# WHAT IS BEING ASKED
Among the entries, find the lines with the string "position" and copy them.

# EXTRACTED INFORMATION
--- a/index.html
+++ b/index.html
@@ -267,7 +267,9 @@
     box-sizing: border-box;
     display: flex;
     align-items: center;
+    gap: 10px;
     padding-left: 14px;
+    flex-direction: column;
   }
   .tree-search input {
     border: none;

...

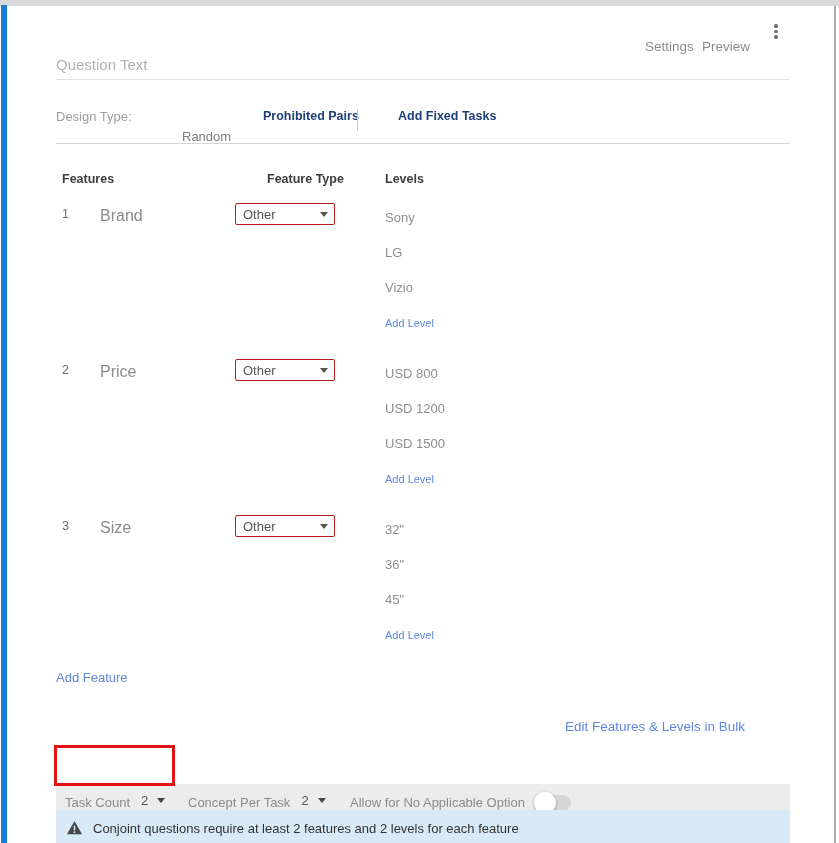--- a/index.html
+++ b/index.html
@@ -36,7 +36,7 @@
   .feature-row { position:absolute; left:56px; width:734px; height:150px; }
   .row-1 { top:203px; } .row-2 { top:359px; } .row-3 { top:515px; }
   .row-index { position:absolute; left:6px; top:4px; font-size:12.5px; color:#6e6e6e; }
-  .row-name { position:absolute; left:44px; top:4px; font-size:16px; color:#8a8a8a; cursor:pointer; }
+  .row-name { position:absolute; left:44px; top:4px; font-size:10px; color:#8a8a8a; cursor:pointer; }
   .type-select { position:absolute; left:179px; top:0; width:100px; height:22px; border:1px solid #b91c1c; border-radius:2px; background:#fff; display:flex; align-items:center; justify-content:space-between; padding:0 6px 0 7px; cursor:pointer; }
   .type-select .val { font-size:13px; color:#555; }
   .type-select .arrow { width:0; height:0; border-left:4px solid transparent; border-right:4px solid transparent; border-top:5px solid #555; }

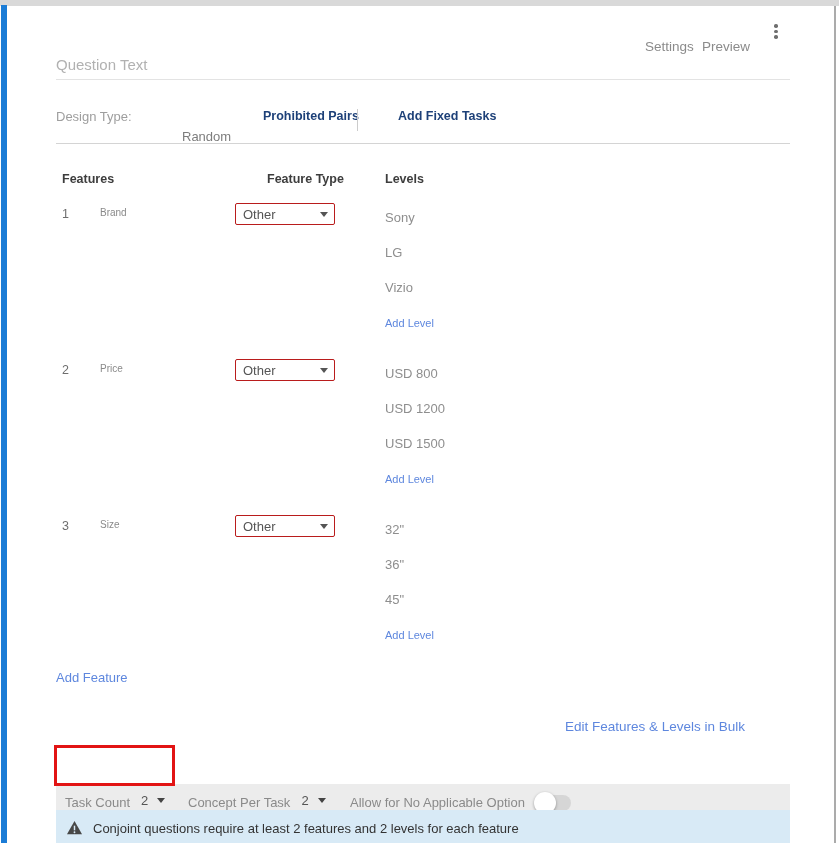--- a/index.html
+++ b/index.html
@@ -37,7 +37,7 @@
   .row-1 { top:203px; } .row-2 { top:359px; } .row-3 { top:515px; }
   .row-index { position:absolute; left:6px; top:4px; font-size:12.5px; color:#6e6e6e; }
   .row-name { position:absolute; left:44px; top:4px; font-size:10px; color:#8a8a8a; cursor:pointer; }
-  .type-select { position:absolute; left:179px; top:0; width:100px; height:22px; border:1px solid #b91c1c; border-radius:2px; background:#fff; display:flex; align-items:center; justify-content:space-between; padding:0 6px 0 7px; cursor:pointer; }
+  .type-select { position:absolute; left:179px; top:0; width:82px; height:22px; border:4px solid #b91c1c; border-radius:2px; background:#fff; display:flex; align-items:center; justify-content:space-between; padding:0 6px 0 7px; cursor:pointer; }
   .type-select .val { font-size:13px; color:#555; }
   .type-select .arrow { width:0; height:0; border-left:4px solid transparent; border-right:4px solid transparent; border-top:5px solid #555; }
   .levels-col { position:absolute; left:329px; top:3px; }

# COMPLETED EXERCISE
   .feature-row { position:absolute; left:56px; width:734px; height:150px; }
   .row-index { position:absolute; left:6px; top:4px; font-size:12.5px; color:#6e6e6e; }
-  .row-name { position:absolute; left:44px; top:4px; font-size:16px; color:#8a8a8a; cursor:pointer; }
+  .row-name { position:absolute; left:44px; top:4px; font-size:10px; color:#8a8a8a; cursor:pointer; }
   .type-select { position:absolute; left:179px; top:0; width:100px; height:22px; border:1px solid #b91c1c; border-radius:2px; background:#fff; display:flex; align-items:center; justify-content:space-between; padding:0 6px 0 7px; cursor:pointer; }
   .row-index { position:absolute; left:6px; top:4px; font-size:12.5px; color:#6e6e6e; }
   .row-name { position:absolute; left:44px; top:4px; font-size:10px; color:#8a8a8a; cursor:pointer; }
-  .type-select { position:absolute; left:179px; top:0; width:100px; height:22px; border:1px solid #b91c1c; border-radius:2px; background:#fff; display:flex; align-items:center; justify-content:space-between; padding:0 6px 0 7px; cursor:pointer; }
+  .type-select { position:absolute; left:179px; top:0; width:82px; height:22px; border:4px solid #b91c1c; border-radius:2px; background:#fff; display:flex; align-items:center; justify-content:space-between; padding:0 6px 0 7px; cursor:pointer; }
   .levels-col { position:absolute; left:329px; top:3px; }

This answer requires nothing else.